Review by Kirkus Book Review
Megawriter Peck, whose The Road Less Traveled continues as a smash bestseller more than a decade after publication, weighs in with additional down-to-earth counsel on psychological and religious matters, based this time on his talks and lectures. Peck's orientation is specifically Christian now, a result of a conversion and baptism that took place after Road appeared. Here, he addresses three stages of personal development-- ``growing up,'' ``knowing yourself,'' and ``in search of a personal God''--explaining that all three entail the recognition that ``everything that happens to us has been designed for our spiritual growth.'' This process of maturation brings with it classic psychospiritual issues--such as the casting of blame, the meaning of death, and the mystery of existence--and Peck examines each with his trademark avuncular blend of friendly chat, tough advice, first-person experience (often drawn from his psychiatric practice), and literary citations.
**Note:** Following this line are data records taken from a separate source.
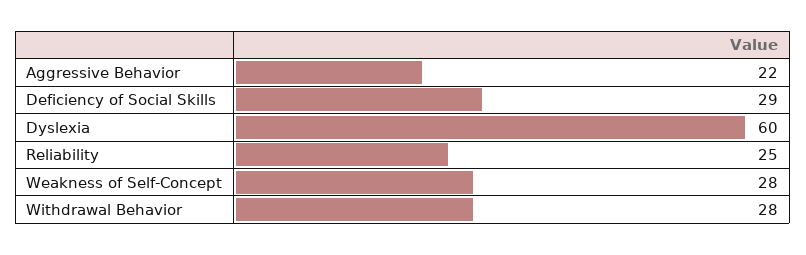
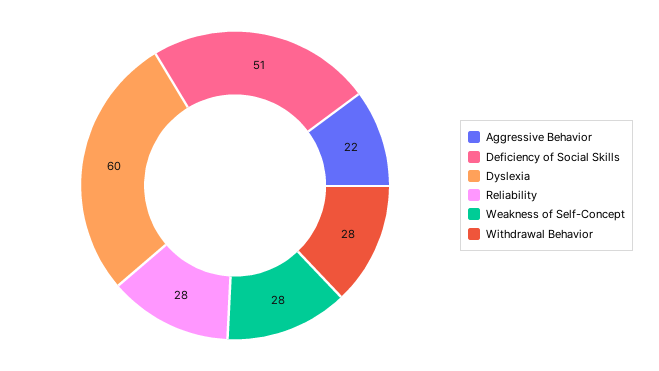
  {
    "Aggressive Behavior": 22,
-   "Deficiency of Social Skills": 29,
+   "Deficiency of Social Skills": 51,
    "Dyslexia": 60,
-   "Reliability": 25,
+   "Reliability": 28,
    "Weakness of Self-Concept": 28,
    "Withdrawal Behavior": 28
  }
Chapters hop unexpectedly from one subject to another (presumably reflecting the various lectures): addiction, which he sees as a yearning for paradise; the New Age, castigated for promoting ``spiritual confusion'' and ignoring the problem of evil; the stages of spiritual growth, from ``chaotic/antisocial'' to ``mystical/communal''; Christian heresies; the danger of cults (Peck provides useful guidelines for recognizing fringe sects); and so on. The bottom line is our relation to God: Life's meaning--which Peck urges the psychiatric profession to take into account--lies in the growth of the soul. This is what Peck's zillions of fans have been waiting for, more sage Road talk from the master. It will hit the fast track fast, and keep on running and running and running.